Provided records:
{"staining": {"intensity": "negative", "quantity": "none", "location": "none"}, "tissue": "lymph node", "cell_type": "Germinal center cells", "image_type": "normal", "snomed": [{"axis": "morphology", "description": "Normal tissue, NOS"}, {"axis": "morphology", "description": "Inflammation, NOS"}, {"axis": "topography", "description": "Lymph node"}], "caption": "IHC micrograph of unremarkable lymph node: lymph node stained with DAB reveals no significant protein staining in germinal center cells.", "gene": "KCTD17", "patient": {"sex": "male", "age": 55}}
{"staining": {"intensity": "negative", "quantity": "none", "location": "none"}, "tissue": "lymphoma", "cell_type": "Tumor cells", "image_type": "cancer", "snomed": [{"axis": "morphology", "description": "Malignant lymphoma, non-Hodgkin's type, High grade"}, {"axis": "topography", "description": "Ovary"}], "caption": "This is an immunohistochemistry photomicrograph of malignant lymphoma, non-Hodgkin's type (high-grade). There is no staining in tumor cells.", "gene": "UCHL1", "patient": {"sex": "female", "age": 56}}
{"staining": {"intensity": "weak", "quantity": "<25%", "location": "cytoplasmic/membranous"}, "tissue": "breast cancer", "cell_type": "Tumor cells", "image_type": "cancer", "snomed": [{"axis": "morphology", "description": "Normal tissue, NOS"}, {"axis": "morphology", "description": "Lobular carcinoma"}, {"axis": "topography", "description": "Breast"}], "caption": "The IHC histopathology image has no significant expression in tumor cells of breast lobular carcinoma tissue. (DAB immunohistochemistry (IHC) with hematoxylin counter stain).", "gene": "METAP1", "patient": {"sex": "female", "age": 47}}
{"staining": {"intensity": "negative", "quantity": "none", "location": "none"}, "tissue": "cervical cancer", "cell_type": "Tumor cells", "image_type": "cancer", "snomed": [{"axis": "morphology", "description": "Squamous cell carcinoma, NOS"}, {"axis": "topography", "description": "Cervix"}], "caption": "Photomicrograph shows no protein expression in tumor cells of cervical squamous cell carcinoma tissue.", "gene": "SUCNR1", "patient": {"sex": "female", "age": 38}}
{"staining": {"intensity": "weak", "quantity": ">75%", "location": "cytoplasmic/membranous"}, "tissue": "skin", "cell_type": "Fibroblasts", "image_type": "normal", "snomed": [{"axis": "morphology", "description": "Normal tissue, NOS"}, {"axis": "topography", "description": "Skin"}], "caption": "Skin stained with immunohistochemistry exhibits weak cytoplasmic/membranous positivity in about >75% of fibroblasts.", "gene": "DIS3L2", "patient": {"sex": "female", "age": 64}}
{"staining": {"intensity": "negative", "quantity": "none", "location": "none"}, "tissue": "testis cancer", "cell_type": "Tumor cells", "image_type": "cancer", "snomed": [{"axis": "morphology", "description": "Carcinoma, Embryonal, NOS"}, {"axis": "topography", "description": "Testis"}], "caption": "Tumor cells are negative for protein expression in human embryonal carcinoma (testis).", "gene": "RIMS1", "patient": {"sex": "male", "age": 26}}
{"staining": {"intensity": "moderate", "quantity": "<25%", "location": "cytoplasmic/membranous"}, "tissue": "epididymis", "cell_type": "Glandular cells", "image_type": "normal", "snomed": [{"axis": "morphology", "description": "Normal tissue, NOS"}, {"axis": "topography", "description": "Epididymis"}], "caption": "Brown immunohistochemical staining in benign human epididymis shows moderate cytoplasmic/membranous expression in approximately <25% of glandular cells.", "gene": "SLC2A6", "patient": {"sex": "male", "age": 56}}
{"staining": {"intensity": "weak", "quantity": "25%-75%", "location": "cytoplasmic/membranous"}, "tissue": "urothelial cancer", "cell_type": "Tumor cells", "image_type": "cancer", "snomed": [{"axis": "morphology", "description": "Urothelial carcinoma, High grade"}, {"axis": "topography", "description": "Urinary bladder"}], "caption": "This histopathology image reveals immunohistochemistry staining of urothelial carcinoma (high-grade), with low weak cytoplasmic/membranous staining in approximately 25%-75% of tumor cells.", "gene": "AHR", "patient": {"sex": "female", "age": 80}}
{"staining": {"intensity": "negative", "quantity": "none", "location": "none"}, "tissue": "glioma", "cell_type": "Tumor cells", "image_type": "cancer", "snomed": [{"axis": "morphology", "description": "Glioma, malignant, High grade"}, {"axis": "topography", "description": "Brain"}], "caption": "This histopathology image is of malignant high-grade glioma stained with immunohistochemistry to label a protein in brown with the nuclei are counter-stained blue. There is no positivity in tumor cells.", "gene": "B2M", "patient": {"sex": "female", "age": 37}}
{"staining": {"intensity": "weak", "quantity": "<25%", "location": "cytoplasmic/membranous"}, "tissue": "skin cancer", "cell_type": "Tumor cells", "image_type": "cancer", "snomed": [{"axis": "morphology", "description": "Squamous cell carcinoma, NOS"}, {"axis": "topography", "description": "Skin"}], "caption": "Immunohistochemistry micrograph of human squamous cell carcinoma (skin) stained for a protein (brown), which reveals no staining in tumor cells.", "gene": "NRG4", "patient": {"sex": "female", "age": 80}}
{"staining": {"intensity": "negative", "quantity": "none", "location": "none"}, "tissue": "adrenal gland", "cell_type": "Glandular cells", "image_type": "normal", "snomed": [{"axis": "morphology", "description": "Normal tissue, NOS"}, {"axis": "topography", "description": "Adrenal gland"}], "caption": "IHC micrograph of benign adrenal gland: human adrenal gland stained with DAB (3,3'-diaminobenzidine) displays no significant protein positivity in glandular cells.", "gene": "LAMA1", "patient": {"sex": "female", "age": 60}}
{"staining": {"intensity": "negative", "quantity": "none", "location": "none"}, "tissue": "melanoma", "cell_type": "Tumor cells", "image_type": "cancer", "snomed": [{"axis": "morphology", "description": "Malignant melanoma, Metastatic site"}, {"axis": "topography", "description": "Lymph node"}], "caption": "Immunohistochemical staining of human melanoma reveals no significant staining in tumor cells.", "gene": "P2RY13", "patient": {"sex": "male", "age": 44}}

Your task:
Reproduce exactly, and only, the part of the listing above that begins at the line with "IHC histopathology image" and goes on through the line with "with immunohistochemistry exhibits".

Response area:
{"staining": {"intensity": "weak", "quantity": "<25%", "location": "cytoplasmic/membranous"}, "tissue": "breast cancer", "cell_type": "Tumor cells", "image_type": "cancer", "snomed": [{"axis": "morphology", "description": "Normal tissue, NOS"}, {"axis": "morphology", "description": "Lobular carcinoma"}, {"axis": "topography", "description": "Breast"}], "caption": "The IHC histopathology image has no significant expression in tumor cells of breast lobular carcinoma tissue. (DAB immunohistochemistry (IHC) with hematoxylin counter stain).", "gene": "METAP1", "patient": {"sex": "female", "age": 47}}
{"staining": {"intensity": "negative", "quantity": "none", "location": "none"}, "tissue": "cervical cancer", "cell_type": "Tumor cells", "image_type": "cancer", "snomed": [{"axis": "morphology", "description": "Squamous cell carcinoma, NOS"}, {"axis": "topography", "description": "Cervix"}], "caption": "Photomicrograph shows no protein expression in tumor cells of cervical squamous cell carcinoma tissue.", "gene": "SUCNR1", "patient": {"sex": "female", "age": 38}}
{"staining": {"intensity": "weak", "quantity": ">75%", "location": "cytoplasmic/membranous"}, "tissue": "skin", "cell_type": "Fibroblasts", "image_type": "normal", "snomed": [{"axis": "morphology", "description": "Normal tissue, NOS"}, {"axis": "topography", "description": "Skin"}], "caption": "Skin stained with immunohistochemistry exhibits weak cytoplasmic/membranous positivity in about >75% of fibroblasts.", "gene": "DIS3L2", "patient": {"sex": "female", "age": 64}}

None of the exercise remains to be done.